The web log is part notebook, part opinion magazine, half public speech, half the stuff of privacy. It is shrill, uninformed, sober, giddy, and in the right hands, a medium of inquiry. One thinks of Charles Dickens's description of the writer as being an "ink stained wretch" for like the dailiness of journalism, the blog demands constant attention: noteworthy bloggers often have hundreds, if not thousands of readers who expect fresh material each morning. In turn the blog allows for conversations between writer and reader as well as offering a cyber space "agora" — a very public space for argumentation, agreement, truth telling, and occasional lying. The blog is not journalism after all, though many writers in the field are amateur sleuths, and can weigh their topics with the skill of Montaigne.

Our aim with this section of Disability Studies Quarterly is to create what used to be called a "roundtable discussion" to explore a range of topics with disability bloggers:

  • What kinds of digital communicative practices are being explored and invented by people with differing abilities?
  • What new kinds of texts are they reading and creating?
  • What is the relation between these practices and disabilities studies?
  • How do concepts-such as "writing," "text," "author," "rhetoric," "literacy," change in digital landscapes that involve people with different abilities?
  • In what ways have digital and multimodal technologies enabled new forms of communication among different disabilities studies communities?
  • How do issues of digital access, materiality, or economics affect our understanding of disabilities studies within and outside the university?
  • What is the relation between new and old communication medias in the context of disabilities studies?
  • How do new communicative practices change or inform our attitudes toward traditional scholarly texts in disability studies and established conventions — and vice versa?

It is entirely possible that these questions are too ambitious for the current moment. Disability bloggers are still newly gathering in the electronic version of Dr. Johnson's 18th century tea house. We are presently engaged in fast conversations. Yet it is clear that the multi-media electronic web log has emerged as a powerful and dynamic contemporary force in the disability community, both in the United States and around the world. The editors of DSQ felt that the time was right for a preliminary conversation in print about the social and intellectual dynamics of web logging.

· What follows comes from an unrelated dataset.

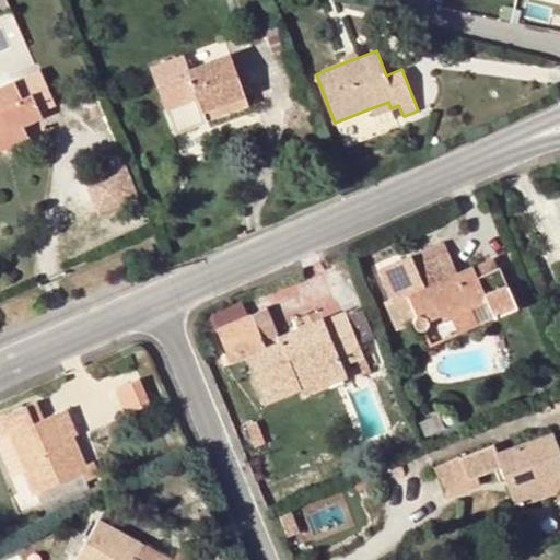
[(342,56),(345,62),(360,57),(357,50),(342,56)]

Some of our bloggers choose to remain anonymous both in their daily postings and in this issue of DSQ. Others are willing to disclose their names though they are better recognized by the names of their sites: "The Gimp Parade"; "Wheelchair Dancer"; "Diary of a Goldfish" (to name just a few). Like the names of their sites, the bloggers are fresh, insistent, darkly funny, and working with equal measures of irony and those declarations that are too often withheld for the sake of decorum. The web log is not, it turns out, a genteel media. When one adds to the broadside format the complications of symptom and the traps of bodily identity we see how complicated the art of claiming disability must be. Having access to the agora is both a rite of citizenship and the means to expression. Disabled bloggers may use speech synthesis programs, vocalization programs, custom pointers, Braille displays, or portable devices designed for blind people on the go. These bloggers will inevitably agree and disagree about the traditional issues that are discussed in the town square but they will also bring to their discussion a further awareness and commitment to disability advocacy. When we consider the long history of social isolation that has surrounded the experience of disability we can sense the remarkable opportunity that is at hand.


  • Bacon, Francis. Essays, Civil and Moral. Vol. III, Part 1. The Harvard Classics. New York: P.F. Collier & Son, 1909-14; Bartleby.com, 2001. <http://www.bartleby.com/3/1/>
  • Linton, Simi. Claiming Disability: Knowledge and Identity. New York: New York UP, 1988.